東京, 7月21日, /AJMEDIA/

 第167回芥川賞(日本文学振興会主催)の選考会が20日、東京・築地の新喜楽で開かれ、高瀬隼子さん(34)の「おいしいごはんが食べられますように」(「群像」1月号)が選ばれた。直木賞は、窪美澄さん(56)の「夜に星を放つ」(文芸春秋)に決まった。
 高瀬さんは候補2回目で受賞。作品は、職場の若く病弱な女性、芦川の言動が心に引っ掛かる同僚の男女2人の視点で進む。ありふれた恋愛模様や食事風景の描写に、芦川に反感を抱く2人の視線が絡み合い、全体に不穏な空気が満ちる。

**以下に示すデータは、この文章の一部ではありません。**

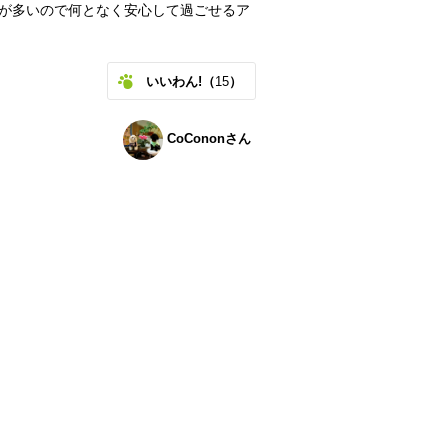
が多いので何となく安心して過ごせるア
いいわん!（
15
）
CoCononさん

 選考委員の川上弘美さんは「人間の中にある多面性をうまく描いている。それを実際に小説にするのは難しいこと」と、高瀬さんの力量をたたえた。
 窪さんは候補3回目で受賞。作品は、星や星座をモチーフに、人の出会いと別れを丁寧に描いた短編集。コロナ禍の中で登場人物たちは迷い、傷つきながらも、夜空を見上げて新しい一歩を踏み出そうとする。
 選考委員の林真理子さんは「日常生活の中でコロナを採り上げ、短編小説に仕上げた手腕が素晴らしかった。婚活アプリなど現代的な素材を使いながら、文章はさりげなく滑らかで、窪さんの作家としての資質に敬服した」と語った。